WORK INSTRUCTION:
Copy each line below as written, but skip the pictures.
[GIVEN DATA Boundary: Start]
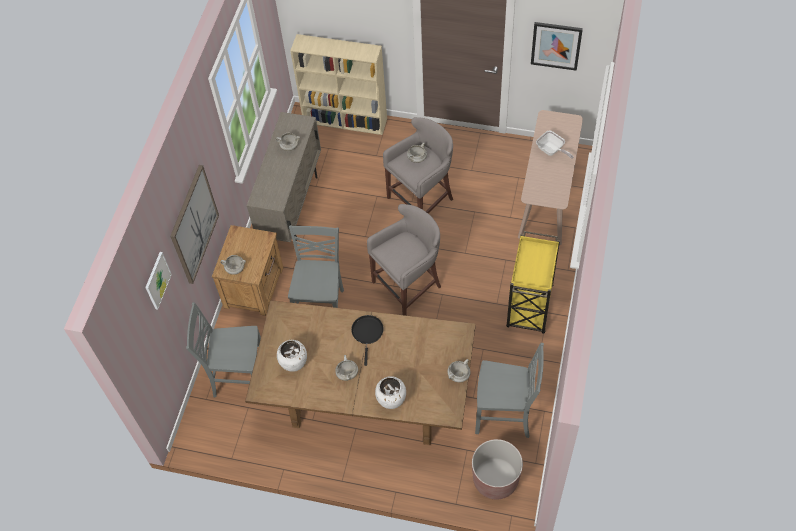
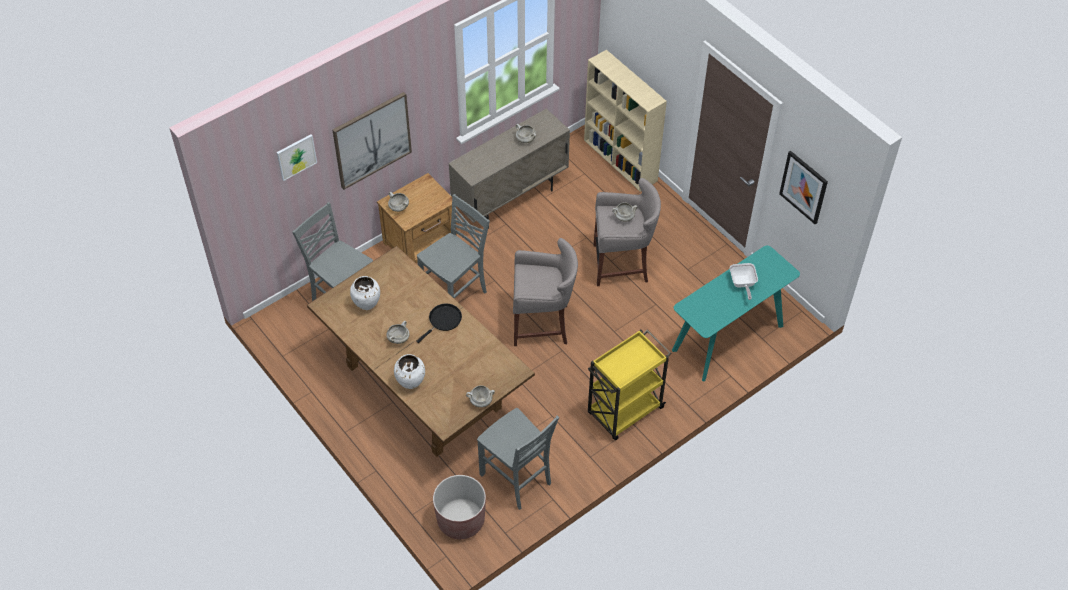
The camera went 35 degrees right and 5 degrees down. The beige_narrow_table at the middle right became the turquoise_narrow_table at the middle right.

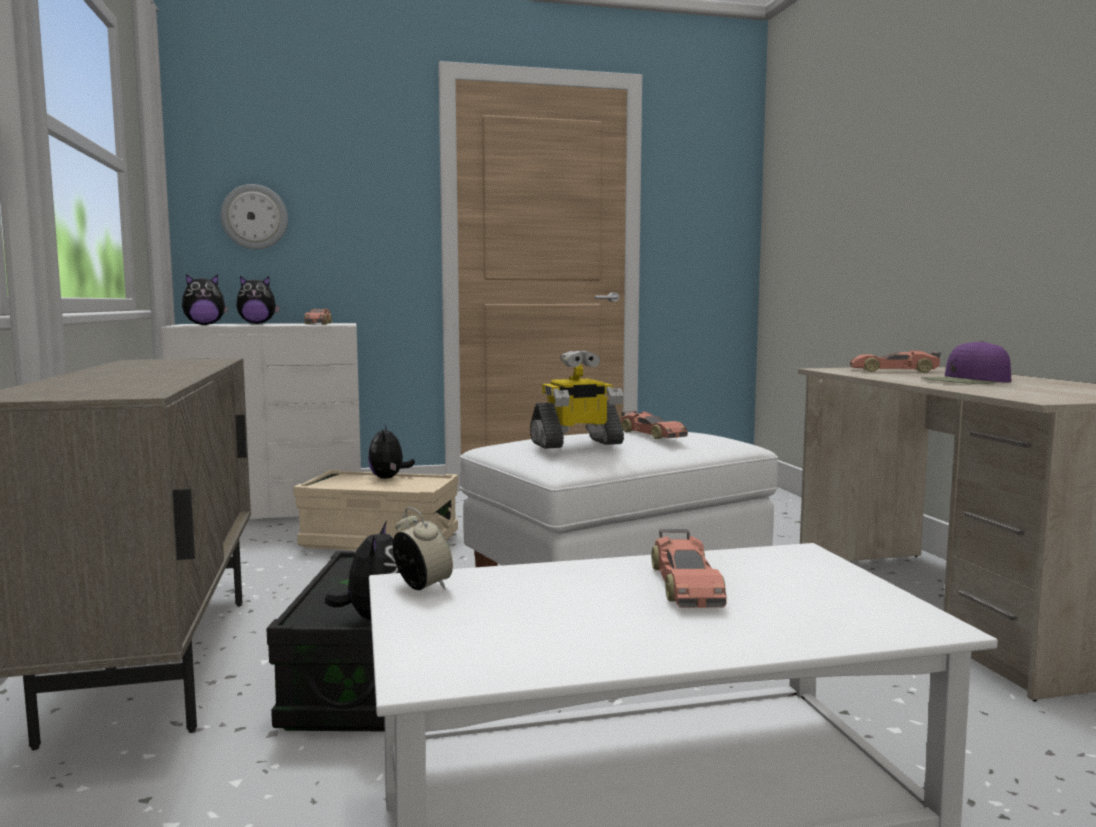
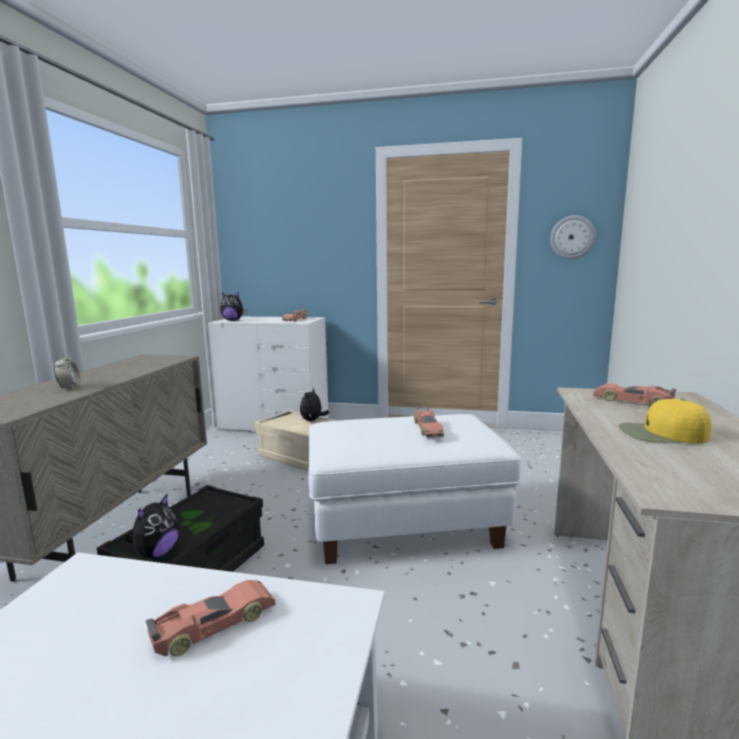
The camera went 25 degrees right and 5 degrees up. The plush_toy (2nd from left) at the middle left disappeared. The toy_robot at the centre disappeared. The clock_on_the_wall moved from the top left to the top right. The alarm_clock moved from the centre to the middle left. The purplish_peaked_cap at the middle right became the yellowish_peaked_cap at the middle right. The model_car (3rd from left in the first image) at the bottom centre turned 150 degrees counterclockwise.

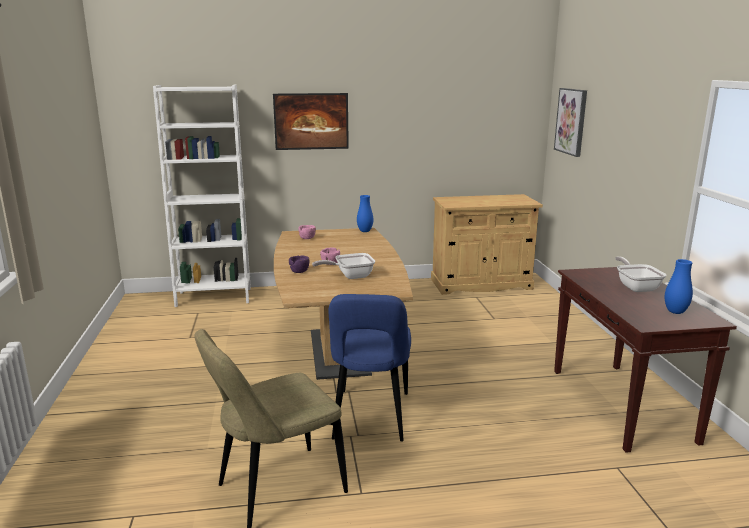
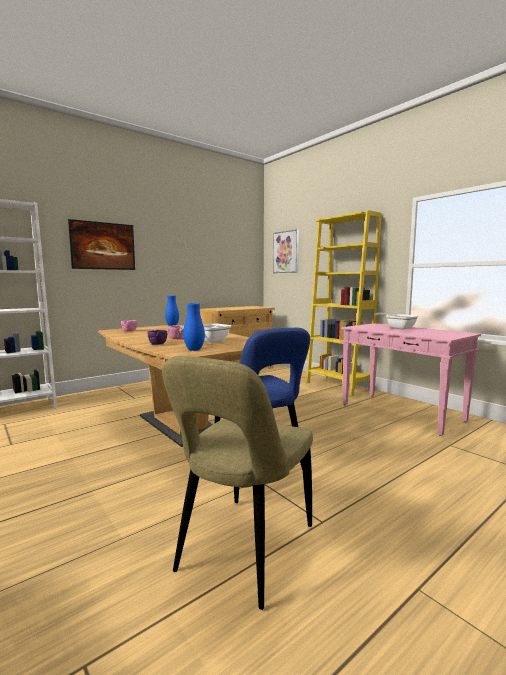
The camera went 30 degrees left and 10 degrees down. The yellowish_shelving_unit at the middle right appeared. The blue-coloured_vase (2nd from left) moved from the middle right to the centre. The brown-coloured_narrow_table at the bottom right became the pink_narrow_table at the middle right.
[GIVEN DATA Boundary: End]
ANSWER TO THIS PROBLEM:
The camera went 35 degrees right and 5 degrees down. The beige_narrow_table at the middle right became the turquoise_narrow_table at the middle right.

The camera went 25 degrees right and 5 degrees up. The plush_toy (2nd from left) at the middle left disappeared. The toy_robot at the centre disappeared. The clock_on_the_wall moved from the top left to the top right. The alarm_clock moved from the centre to the middle left. The purplish_peaked_cap at the middle right became the yellowish_peaked_cap at the middle right. The model_car (3rd from left in the first image) at the bottom centre turned 150 degrees counterclockwise.

The camera went 30 degrees left and 10 degrees down. The yellowish_shelving_unit at the middle right appeared. The blue-coloured_vase (2nd from left) moved from the middle right to the centre. The brown-coloured_narrow_table at the bottom right became the pink_narrow_table at the middle right.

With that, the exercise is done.